[Task details]: Unless a line falls after the one with "Designa Digital Solutions GmbH", retype it exactly from the records below; leave out all pictures.

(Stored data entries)
━━━━━━━━━━

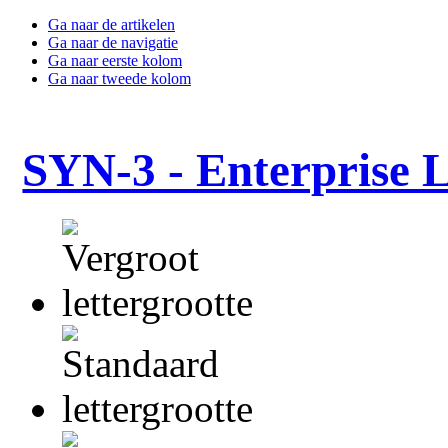
Ga naar de artikelen
Ga naar de navigatie
Ga naar eerste kolom
Ga naar tweede kolom
SYN-3 - Enterprise 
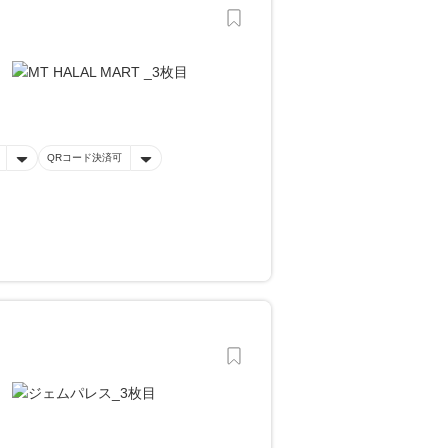
QRコード決済可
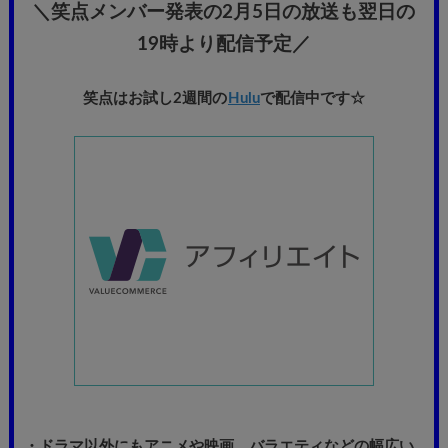
＼笑点メンバー発表の2月5日の放送も翌日の
19時より配信予定
／
笑点はお試し2週間の
Hulu
で配信中です☆
・ドラマ以外にもアニメや映画、バラエティなどの幅広い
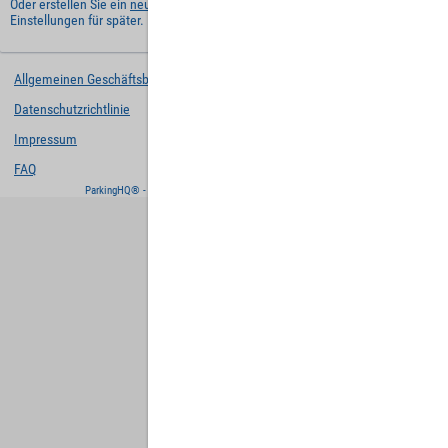
Oder erstellen Sie ein
neues Benutzerkonto
und behalten Sie Ihre
Einstellungen für später.
Allgemeinen Geschäftsbedingungen
Datenschutzrichtlinie
Impressum
FAQ
ParkingHQ® - eine Lösung von
Designa Digital Solutions GmbH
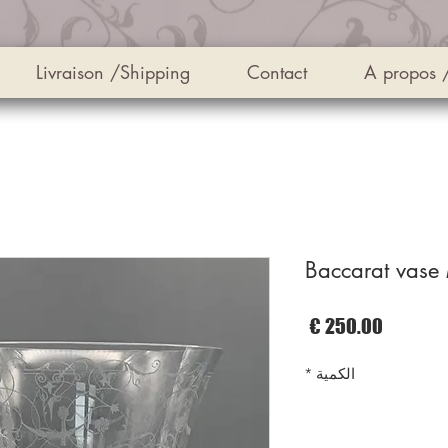
Livraison /Shipping
Contact
A propos 
Baccarat vase
السعر
الكمية
*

━━━━━━━━━━

[Task output]:
Ga naar de artikelen
Ga naar de navigatie
Ga naar eerste kolom
Ga naar tweede kolom
SYN-3 - Enterprise 
QRコード決済可
＼笑点メンバー発表の2月5日の放送も翌日の
19時より配信予定
／
笑点はお試し2週間の
Hulu
で配信中です☆
・ドラマ以外にもアニメや映画、バラエティなどの幅広い
Oder erstellen Sie ein
neues Benutzerkonto
und behalten Sie Ihre
Einstellungen für später.
Allgemeinen Geschäftsbedingungen
Datenschutzrichtlinie
Impressum
FAQ
ParkingHQ® - eine Lösung von
Designa Digital Solutions GmbH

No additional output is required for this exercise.